Bonjour, mon cher petit homme, comment allez-vous ce matin ? Je ne vous demande pas comment vous m’aimez parce que je sais bien que la réponse se ferait attendre, surtout si vous êtes descendu dans le fameux puitsa artésien que votre génie fouille et creuse pour en faire jaillir des sources d’admirable poésie, moi qui reste tout naïvement sur le PLANCHER DES VACHES. Je vous aime, je vous attends et je vous crie de toute la force de mon âme : Toto, m’aimes-tu ? Je fais des vœux bien ardents pour que ton travail cesse pendant quelque temps. Je suis vraiment fatiguée de t’aimer toute seule. Avec ça que vous avez l’imprudence de me laisser la BOÎTE DE PANDORE, les comestibles de Tantale. Je ne parle pas des femmes nues de Saint-Antoine, attendu que toutes leurs cachuchas [1] ne me feraient pas sourciller, mais j’ai là vos vers qui me font venir l’eau à la bouche, le VADE RETRO SATANAS lui-même n’a que peu de succès sur la tentation qui me prend de mettre mon bec dans cette délicieuse pâture. La seule chose qui me retienne, c’est la parole donnée et la crainte de vous déplaire. Je vous aime, allez, plus que vous ne méritez.

Juliette

BnF, Mss, NAF 16338, f. 103-104
Transcription de Madeleine Liszewski assistée de Florence Naugrette

a) « puis ».


28 avril [1839], dimanche soir, 11 h. ¾

Mon cher petit bijou d’homme, je vous aime, si vous revenez tout de suite, vous serez le plus charmant des Toto comme vous en êtes déjà le plus aimé.

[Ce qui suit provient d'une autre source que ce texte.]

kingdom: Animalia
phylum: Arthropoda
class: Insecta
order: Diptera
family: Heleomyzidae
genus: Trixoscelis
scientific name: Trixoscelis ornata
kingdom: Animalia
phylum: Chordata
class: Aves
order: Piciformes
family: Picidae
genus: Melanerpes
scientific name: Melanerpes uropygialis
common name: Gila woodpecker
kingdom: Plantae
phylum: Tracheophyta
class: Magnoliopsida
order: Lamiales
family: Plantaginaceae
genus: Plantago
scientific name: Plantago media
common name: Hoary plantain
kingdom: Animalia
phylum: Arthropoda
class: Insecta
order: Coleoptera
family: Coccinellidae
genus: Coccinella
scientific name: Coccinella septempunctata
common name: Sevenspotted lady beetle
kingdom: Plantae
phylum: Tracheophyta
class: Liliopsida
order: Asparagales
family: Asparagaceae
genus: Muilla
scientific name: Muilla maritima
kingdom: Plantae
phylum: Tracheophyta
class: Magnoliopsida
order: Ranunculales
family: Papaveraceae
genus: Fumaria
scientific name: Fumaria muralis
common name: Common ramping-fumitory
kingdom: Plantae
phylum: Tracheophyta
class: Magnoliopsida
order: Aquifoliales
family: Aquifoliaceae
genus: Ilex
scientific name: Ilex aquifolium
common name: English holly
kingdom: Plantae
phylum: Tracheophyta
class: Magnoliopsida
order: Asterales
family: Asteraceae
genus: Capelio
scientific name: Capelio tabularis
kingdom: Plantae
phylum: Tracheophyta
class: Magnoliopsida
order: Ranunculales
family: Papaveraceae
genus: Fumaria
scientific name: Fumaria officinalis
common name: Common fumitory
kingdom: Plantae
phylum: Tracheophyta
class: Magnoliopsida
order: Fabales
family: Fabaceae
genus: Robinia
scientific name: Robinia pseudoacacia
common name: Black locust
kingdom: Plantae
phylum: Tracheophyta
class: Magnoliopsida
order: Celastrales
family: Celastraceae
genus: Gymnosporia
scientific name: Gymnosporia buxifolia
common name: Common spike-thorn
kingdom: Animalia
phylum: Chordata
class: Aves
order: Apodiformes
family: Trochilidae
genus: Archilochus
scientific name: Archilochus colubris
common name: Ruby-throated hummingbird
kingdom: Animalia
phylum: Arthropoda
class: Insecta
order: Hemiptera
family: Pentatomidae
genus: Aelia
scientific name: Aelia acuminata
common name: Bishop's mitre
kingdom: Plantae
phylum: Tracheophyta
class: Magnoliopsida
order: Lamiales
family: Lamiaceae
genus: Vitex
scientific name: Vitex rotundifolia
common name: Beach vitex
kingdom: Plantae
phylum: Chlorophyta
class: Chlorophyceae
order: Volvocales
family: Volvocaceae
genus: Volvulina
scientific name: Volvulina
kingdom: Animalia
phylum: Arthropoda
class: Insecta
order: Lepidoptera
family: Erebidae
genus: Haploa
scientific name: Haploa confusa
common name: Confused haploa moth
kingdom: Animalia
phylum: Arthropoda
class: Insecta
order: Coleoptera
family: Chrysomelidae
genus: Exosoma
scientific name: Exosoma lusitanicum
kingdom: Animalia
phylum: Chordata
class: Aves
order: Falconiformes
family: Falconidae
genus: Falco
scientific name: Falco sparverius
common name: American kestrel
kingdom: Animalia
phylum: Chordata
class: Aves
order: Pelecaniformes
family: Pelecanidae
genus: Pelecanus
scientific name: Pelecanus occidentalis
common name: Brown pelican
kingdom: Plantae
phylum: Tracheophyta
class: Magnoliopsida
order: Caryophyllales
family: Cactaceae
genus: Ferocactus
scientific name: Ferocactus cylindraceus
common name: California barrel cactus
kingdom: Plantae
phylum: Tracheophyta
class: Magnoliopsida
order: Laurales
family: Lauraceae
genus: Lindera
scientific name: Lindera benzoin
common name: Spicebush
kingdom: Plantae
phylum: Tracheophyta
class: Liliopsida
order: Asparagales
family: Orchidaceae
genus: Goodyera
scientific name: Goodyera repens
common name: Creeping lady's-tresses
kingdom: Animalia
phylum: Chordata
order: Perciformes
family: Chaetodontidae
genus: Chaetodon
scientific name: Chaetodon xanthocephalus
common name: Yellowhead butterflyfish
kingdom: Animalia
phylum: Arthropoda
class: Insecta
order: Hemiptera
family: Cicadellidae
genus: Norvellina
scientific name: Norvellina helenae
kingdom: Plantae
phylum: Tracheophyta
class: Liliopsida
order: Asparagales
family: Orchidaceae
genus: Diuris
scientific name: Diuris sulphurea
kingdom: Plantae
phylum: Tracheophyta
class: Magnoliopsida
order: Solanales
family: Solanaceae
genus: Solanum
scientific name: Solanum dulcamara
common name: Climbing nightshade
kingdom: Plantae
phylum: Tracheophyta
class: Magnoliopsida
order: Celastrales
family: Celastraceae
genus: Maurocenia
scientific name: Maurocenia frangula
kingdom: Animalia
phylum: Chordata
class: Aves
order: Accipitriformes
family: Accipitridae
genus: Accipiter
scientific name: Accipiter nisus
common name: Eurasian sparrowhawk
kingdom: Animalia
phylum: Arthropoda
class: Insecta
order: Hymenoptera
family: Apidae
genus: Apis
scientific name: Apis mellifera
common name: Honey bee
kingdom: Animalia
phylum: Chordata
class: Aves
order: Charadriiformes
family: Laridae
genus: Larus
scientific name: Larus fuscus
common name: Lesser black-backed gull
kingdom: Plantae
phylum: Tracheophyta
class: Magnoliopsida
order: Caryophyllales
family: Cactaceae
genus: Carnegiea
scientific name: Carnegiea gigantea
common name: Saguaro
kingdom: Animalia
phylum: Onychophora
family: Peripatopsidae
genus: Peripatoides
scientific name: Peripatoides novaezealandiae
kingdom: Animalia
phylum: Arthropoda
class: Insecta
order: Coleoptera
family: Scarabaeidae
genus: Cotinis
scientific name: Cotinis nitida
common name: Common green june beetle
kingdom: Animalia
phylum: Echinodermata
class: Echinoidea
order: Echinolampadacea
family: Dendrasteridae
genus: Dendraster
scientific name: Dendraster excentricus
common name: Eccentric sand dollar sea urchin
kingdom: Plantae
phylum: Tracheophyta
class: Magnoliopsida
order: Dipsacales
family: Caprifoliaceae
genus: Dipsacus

Je n’ai pas voulu sortir ce soir parce que je n’étais pas prête, que je suis un peu mal à mon aise et qu’il fait très froid. J’ai par devers moi l’exemple de la cocotte et je n’ai pas envie d’en être réduitea à me moucher dans les barreaux de ma cage, c’est bien assez de regarder à travers. Pauvre petite bête, je ris mais je n’en ai pas la moindre envie, car il me semble impossible qu’elle puisse résister à une si longue et si fatiganteb maladie. Je l’ai mise sur ma petite table ronde pour être plus à même de lui porter secours et puis je l’ai recouverte avec le tapis turc. J’ai aussi donné l’ordre à ma servante d’aller prendre une consultation demain matin chez l’oiseleur. Je donnerais tout au monde pour l’empêcher de souffrir, j’y tiens comme [à] un souvenir vivant de ta bonté et de ta grâce charmante à me donner tout ce qui peut me faire plaisir et que tu as à ta disposition. Enfin j’y mets tous mes soins et si elle meurt ce ne sera pas ma faute. Baise-moi, aime-moi et reviens tout de suite auprès de ta vieille Juju. C’est si bon de t’avoir là auprès de moi et de te caresser.

Juliette

BnF, Mss, NAF 16338, f. 105-106
Transcription de Madeleine Liszewski assistée de Florence Naugrette

a) « réduit ».
b) « fatiguante ».

Notes

[1Danse espagnole exécutée en solo et accompagnée de guitare ou castagnettes, la cacucha avait été popularisée en France par Fanny Elssler depuis 1836 (dans Le Diable boîteux de Coralli).